Zaatakował policjantów, bo przecież miało się nie wydać
Z miejsca wypadku, kierowca volkswagena natychmiast uciekł. Po kilku minutach pod jego domem byli już policjanci. Do sprawcy wypadku mundurowi doszli błyskawicznie po zgubionej przez niego tablicy rejestracyjnej. 22-letni Łukasz K. tak zdenerwował się tym, że sprawa się wydała, że zaatakował policjantów. Grozi mu teraz do 3 lat pozbawienia wolności.
Dzisiaj nad ranem na drodze krajowej z Warszawy do Lublina doszło do zderzenia dwóch pojazdów. W jadącą mercedesem obywatelkę Ukrainy uderzył biały volkswagen.

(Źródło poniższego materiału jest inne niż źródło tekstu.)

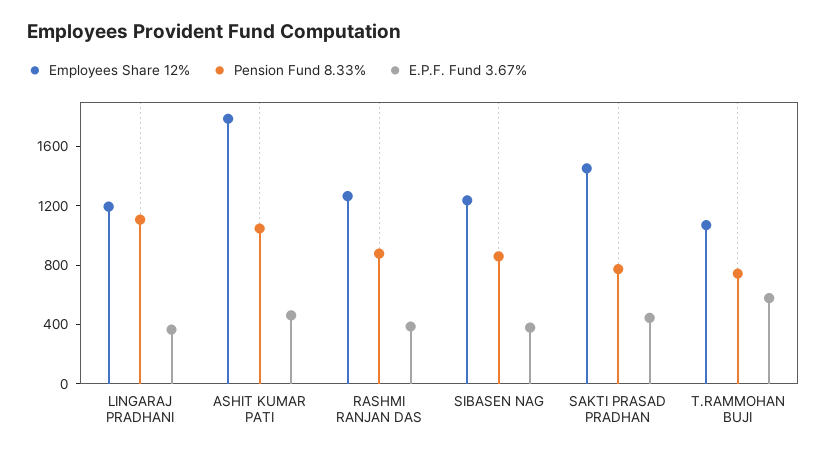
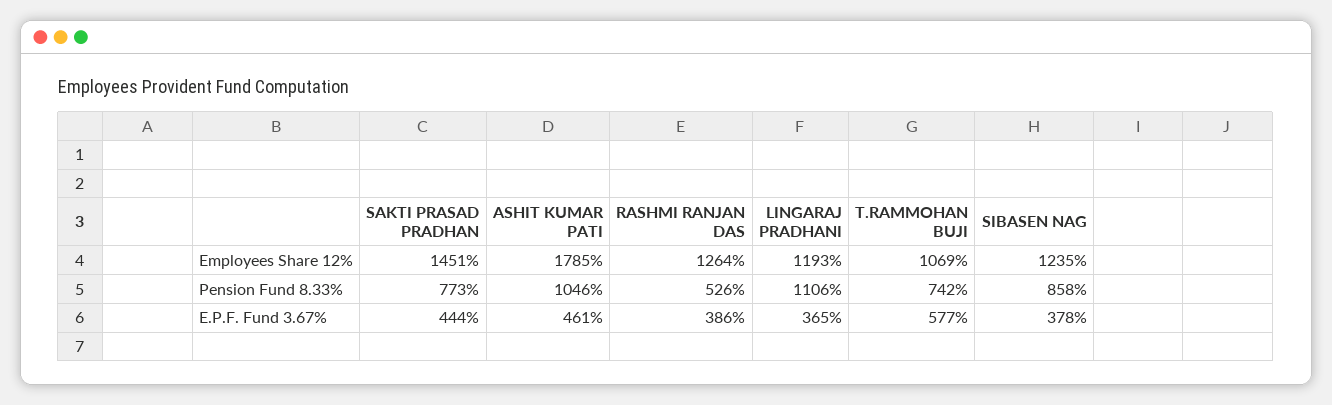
  {
    "Employees Share 12%": {
      "LINGARAJ PRADHANI": 1193,
      "ASHIT KUMAR PATI": 1785,
      "RASHMI RANJAN DAS": 1264,
      "SIBASEN NAG": 1235,
      "SAKTI PRASAD PRADHAN": 1451,
      "T.RAMMOHAN BUJI": 1069
    },
    "Pension Fund 8.33%": {
      "LINGARAJ PRADHANI": 1106,
      "ASHIT KUMAR PATI": 1046,
-     "RASHMI RANJAN DAS": 900,
+     "RASHMI RANJAN DAS": 526,
      "SIBASEN NAG": 858,
      "SAKTI PRASAD PRADHAN": 773,
      "T.RAMMOHAN BUJI": 742
    },
    "E.P.F. Fund 3.67%": {
      "LINGARAJ PRADHANI": 365,
      "ASHIT KUMAR PATI": 461,
      "RASHMI RANJAN DAS": 386,
      "SIBASEN NAG": 378,
      "SAKTI PRASAD PRADHAN": 444,
      "T.RAMMOHAN BUJI": 577
    }
  }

Po zderzeniu, kierowca volkswagena stracił panowanie nad kierownicą, uderzył jeszcze w przydrożną barierkę i…natychmiast odjechał.
Policjanci z posterunku w Wiązownie nie mieli żadnych problemów z błyskawicznym dotarciem do kierowcy volkswagena. Uciekając z miejsca wypadku, sprawca zgubił swoją tablicę rejestracyjną. Poszkodowana obywatelka Ukrainy trafiła na obserwację do szpitala, a pod domem uciekającego kierowcy znaleźli się policjanci.
Podczas tej interwencji 22-letni kierowca volkswagena Łukasz K. zaatakował policjantów pięśćmi, ponieważ nie mógł pogodzić się z faktem, że nie udało mu się uniknąć odpowiedzialności. Po chwili został on obezwładniony i przewieziony do otwockiego aresztu. Mężczyzna był pod wpływem alkoholu miał go ponad promil. Łukasz K. już stracił zdobyte 4 miesiące temu prawo jazdy.
Ponadto nie uniknie teraz odpowiedzialności za jazdę i spowodowanie wypadku pod wpływem alkoholu oraz za naruszenie nietykalności cielesnej policjanta. Grozi mu teraz do 3 lat pozbawienia wolności.